El 21 de marzo del año 1098, 21 hermanos provenientes de la abadía de Molesmes se establecieron en Cîteaux. El deseo de estos monjes, que llegaban a lo que pronto se llamaría Nuevo Monasterio, era buscar a Dios. Buscar a Dios en un lugar más desértico, en pobreza; independientes de los nobles o poderosos; con una mayor fidelidad a la Regla de san Benito. Roberto, Alberico y Esteban fueron los fundadores de Cister y sus tres primeros abades. Los comienzos no fueron fáciles, la dureza de su vida desanimaba a más de uno. En 1112 entra en Cister san Bernardo. A partir de este momento las fundaciones se suceden y en muy poco tiempo Europa se ve poblada de monasterios cistercienses.

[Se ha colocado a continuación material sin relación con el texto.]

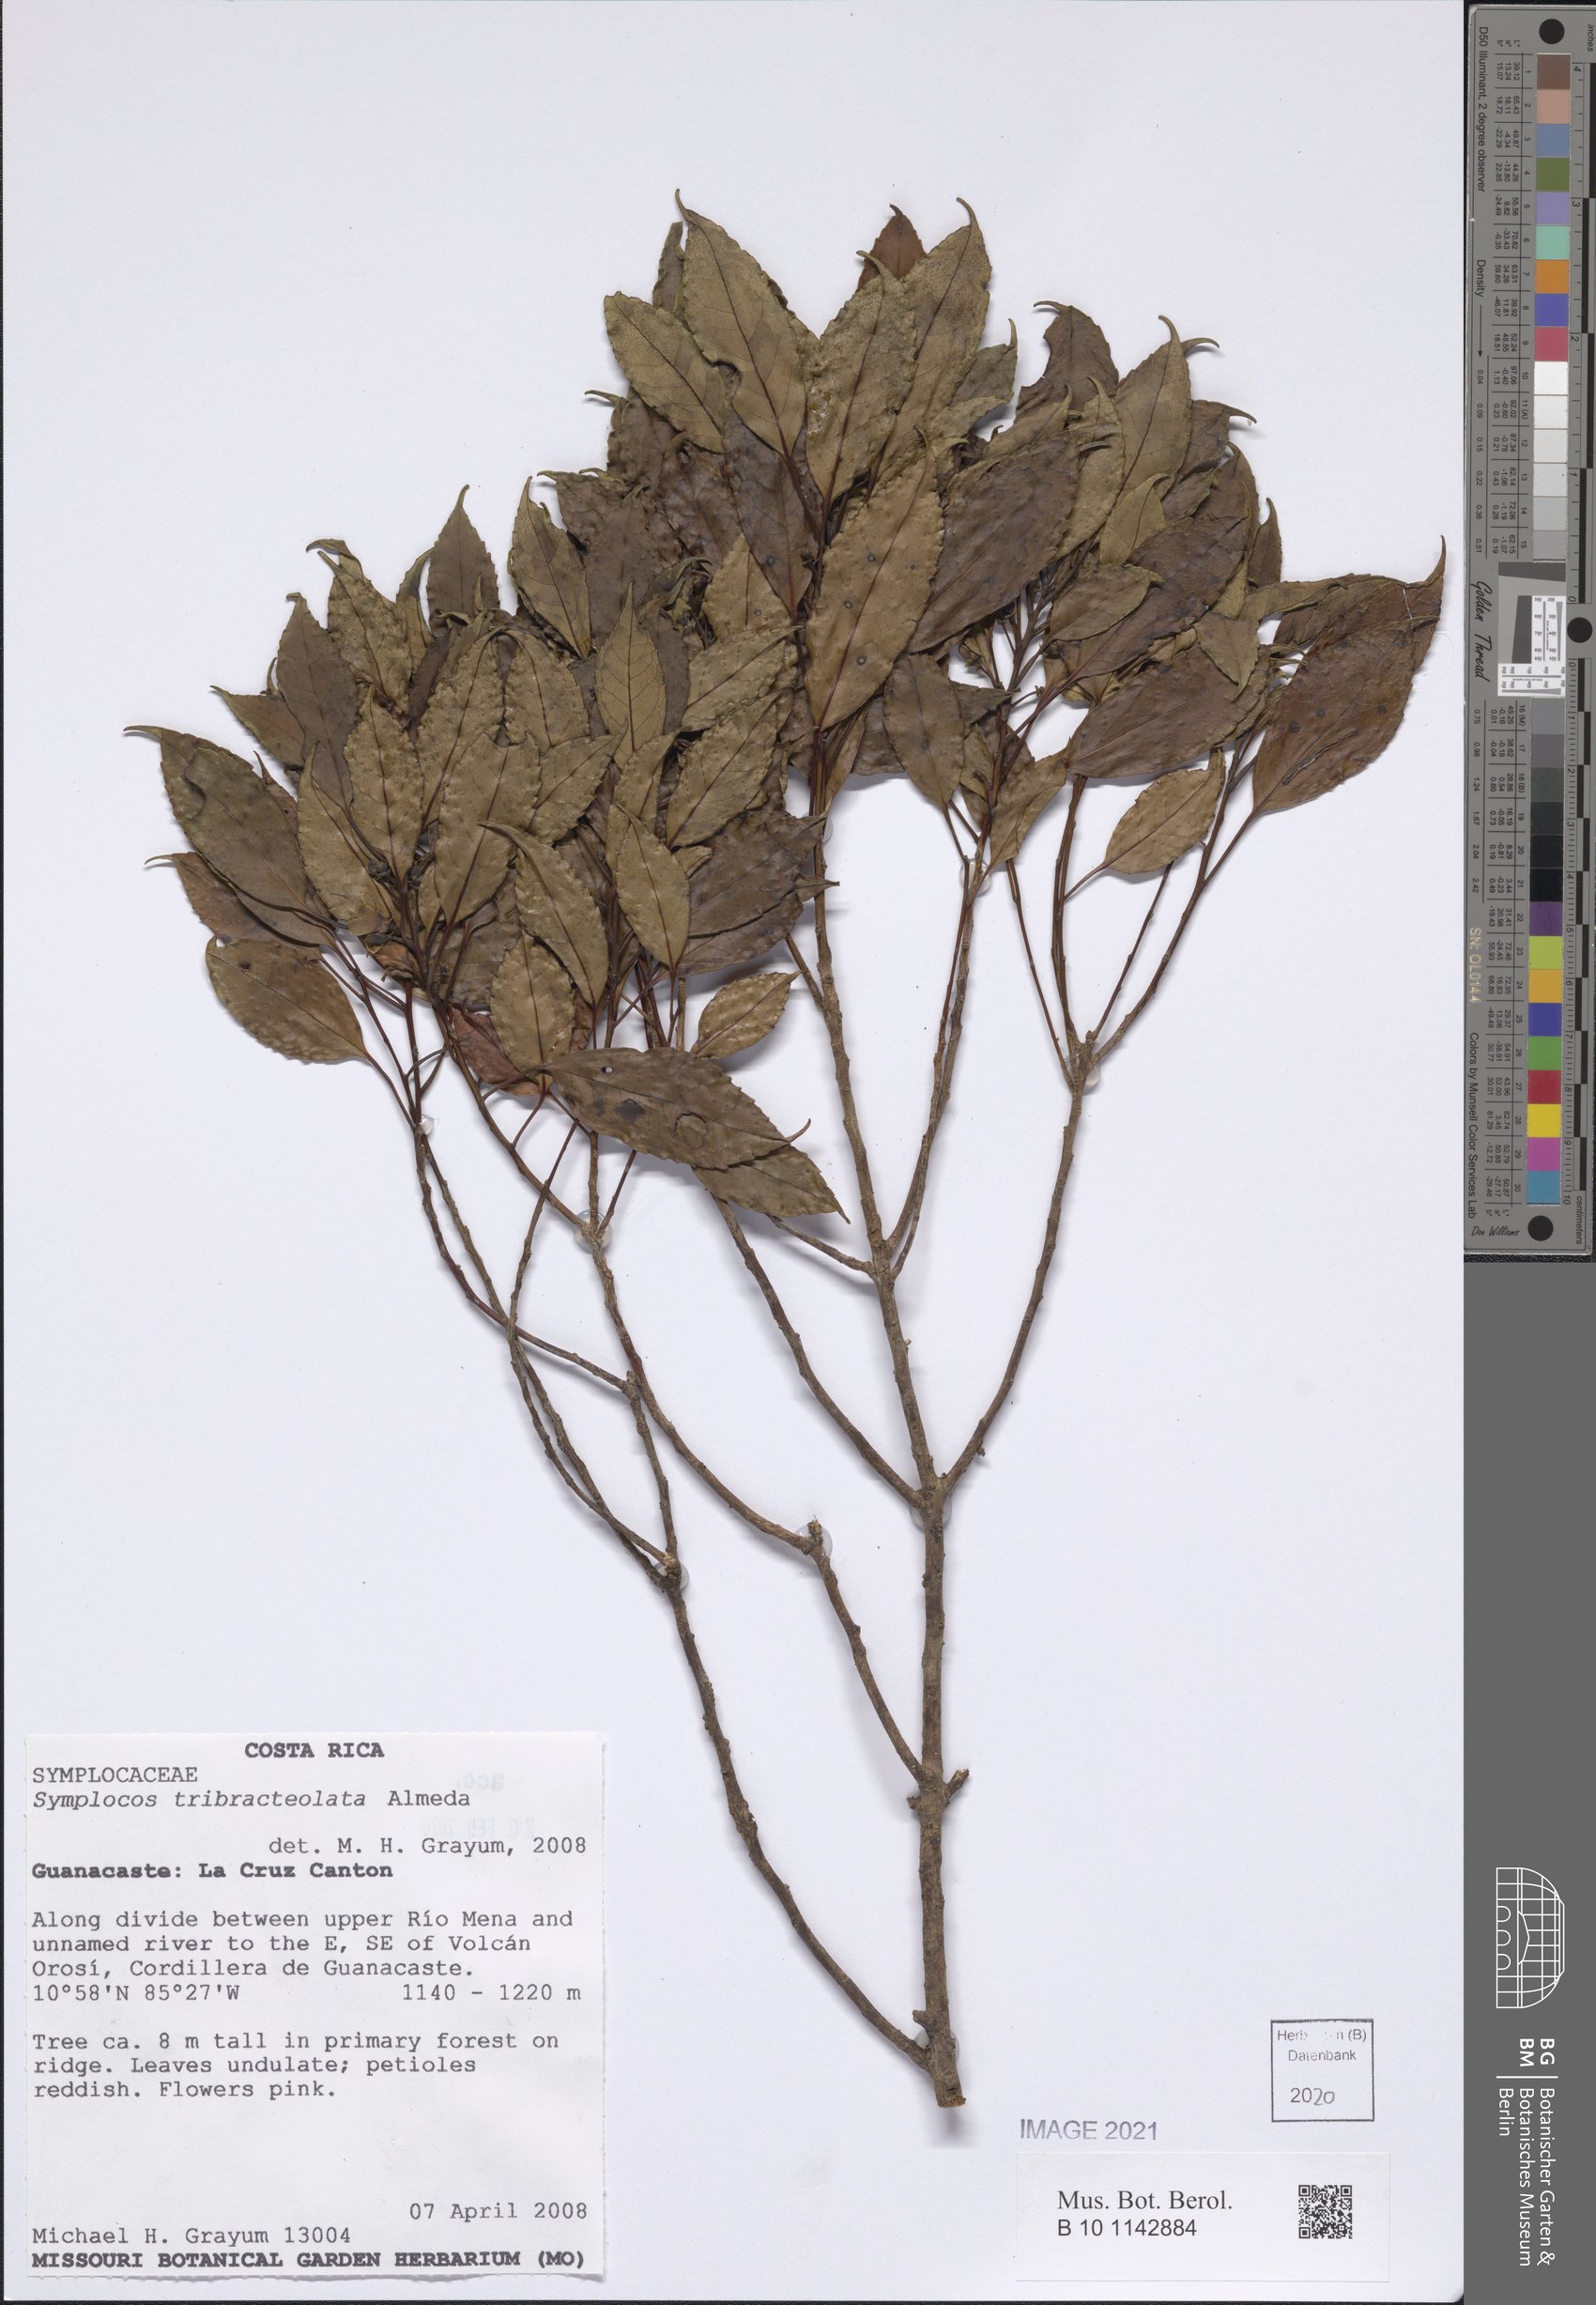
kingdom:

El año 1125 san Esteban funda un monasterio de monjas de observancia cisterciense: Tart. El rigor de la observancia hacia pensar a algunos que las mujeres no podrían con este estilo de vida tan dura. Los que así pensaron, se equivocaron.

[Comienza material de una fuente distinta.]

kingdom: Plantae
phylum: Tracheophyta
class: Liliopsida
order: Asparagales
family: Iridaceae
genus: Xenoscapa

Ya en el siglo XVII en la abadía de la Trapa, su abad Rancé comienza un movimiento de reforma que tiene como objetivo el retornar al fervor primitivo de Cister. Varios monasterios emprenden reformas semejantes, en 1892 por invitación expresa de la Santa Sede estas diferentes reformas se unen. Dan lugar a la Orden Cisterciense de la Estrecha Observancia, conocida también como la Trapa.
Hoy la Orden Cisterciense de la Estrecha Observancia (Trapa) está extendida en todo el mundo. En España hay 9 monasterios de monjas y 10 de monjes.

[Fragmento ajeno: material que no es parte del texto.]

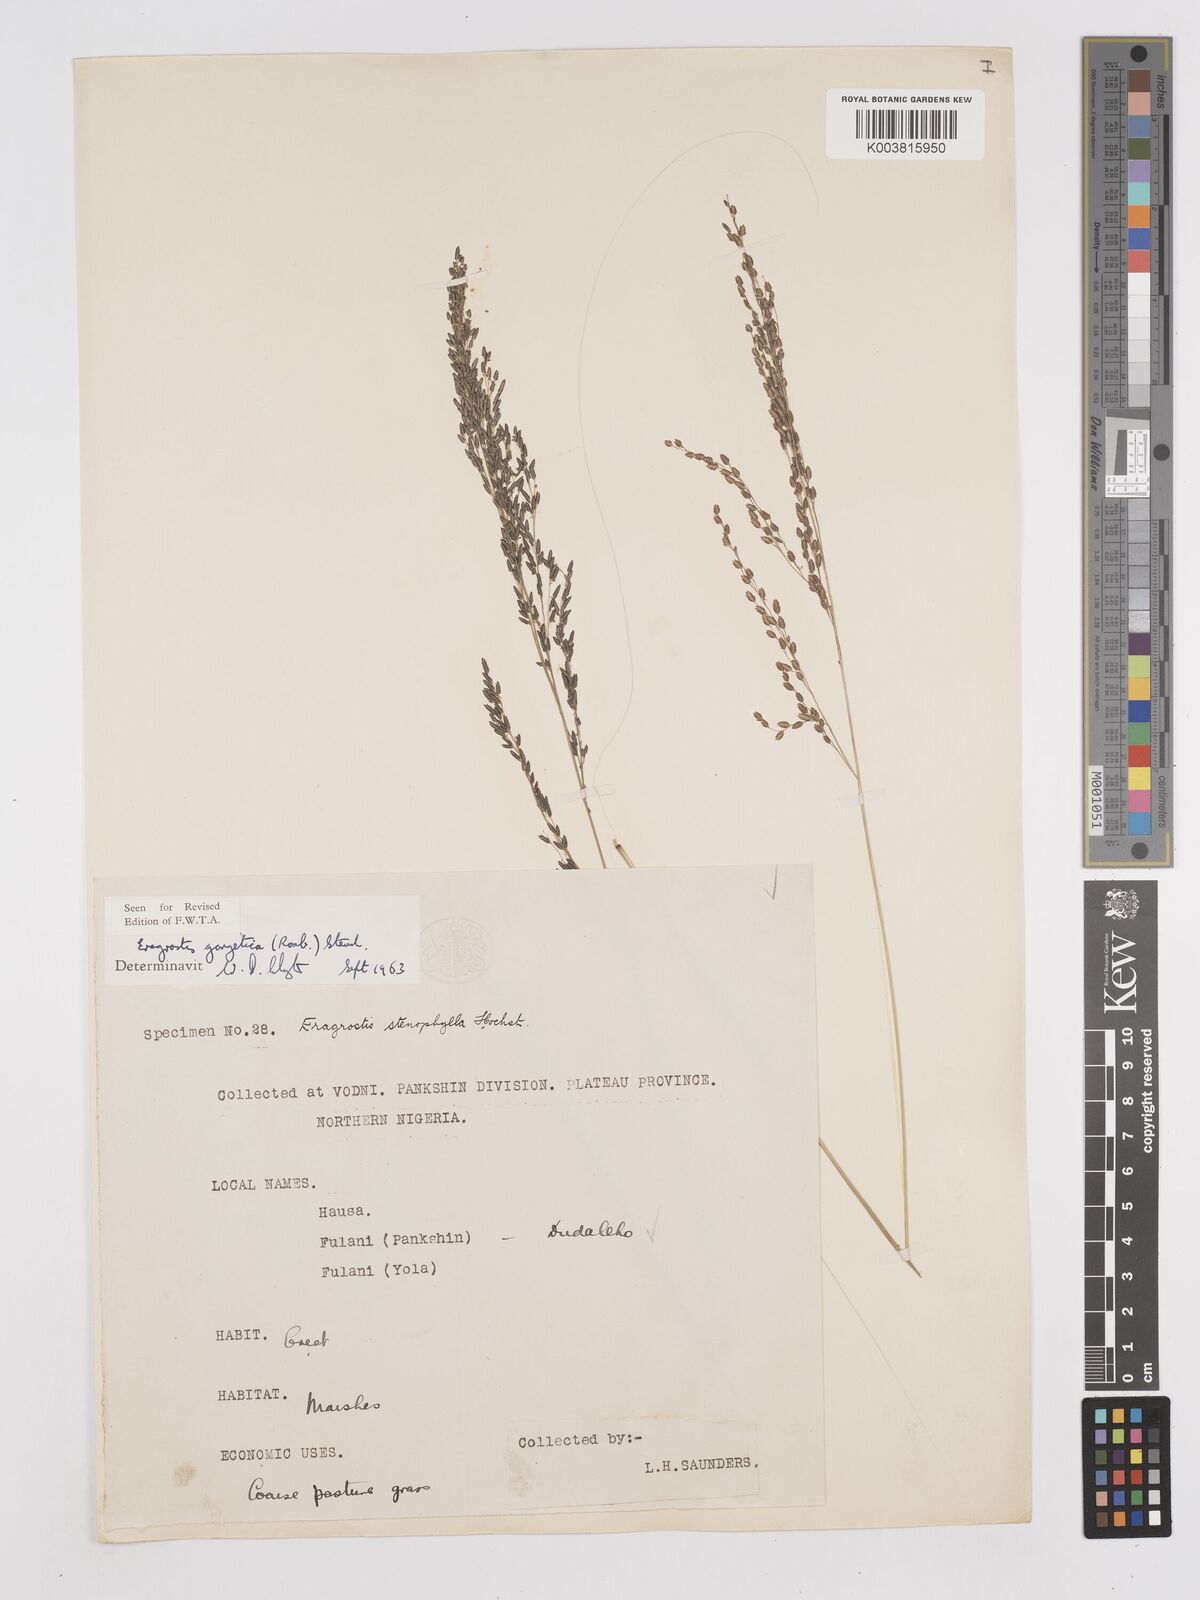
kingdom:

En el siglo III algunos hombres y mujeres dejaron cuanto tenían y se retiraron al desierto. Nace, aunque ellos no fueran conscientes de ello, el monacato cristiano. El monacato no es un fenómeno exclusivo del cristianismo, en todas las grandes religiones como en los movimientos filosóficos han existido monjes, hombres y mujeres que concentran toda su existencia para lograr el encuentro con el Trascendente y la unificación interior; para ello se retiran y adoptan un tipo de vida austera. Este anhelo de unidad y trascendencia está inscrito en lo profundo de todo ser humano; todos, monjes o no, intentamos dar cauce a este caudal de vida que llevamos dentro.
El cristianismo da un contenido nuevo al monacato: el Dios y Padre de Nuestro Señor Jesucristo. San Antonio en el siglo III escuchó una Palabra: “Ve, vende cuanto tienes, dalo a los pobres y después ven y sígueme” (Mt 19,21). Así hizo. Y se retiró al desierto. En la desnudez del desierto el ser humano se encuentra inexorablemente consigo mismo, con la realidad de lo que es y no con lo que querría ser; es el lugar de la tentación, de la prueba, donde caen las falsas imágenes de Dios y donde se da el encuentro con el Dios vivo y verdadero. “¿Quieres conocer a Dios? Conócete a ti mismo” afirmaba Evagrio Póntico, monje del s. IV. Padres y Madres del desierto fueron profundos conocedores del corazón humano y de Dios que habita en él. Vivieron sólo para Dios y encontraron su vida llena de sentido, se retiraron al desierto y se sintieron en plena comunión con todos los hombres. Pronto, hasta estos monjes y monjas, se fueron acercando personas que querían conocer a Dios y/o necesitaban una palabra de vida. En los comienzos el monacato fue eremítico, es decir, cada monje vivía solo.
La vida monástica en comunidad, cenobítica, surge a comienzos del siglo IV. Se considera a san Pacomio como el padre y fundador del monacato cenobítico. María, su hermana, también abrazó la vida monástica y fundó el primer monasterio de monjas.
En el año 480 nace en Nursia (Italia) san Benito. La situación socio-política es convulsa; a nivel religioso también es difícil. Teniendo esta realidad como telón de fondo, san Benito funda el Monasterio de Montecasino y escribe una Regla orientada a un fin: “no anteponer absolutamente nada al amor de Cristo” (RB 72,11). El monacato benedictino se extendió por todo lo que hoy llamamos Europa y contribuyó al desarrollo espiritual, cultural y laboral de sus habitantes. San Benito es considerado el padre del monacato occidental.
En el año 1098 nace en Francia dentro del tronco de la familia benedictina la orden cisterciense.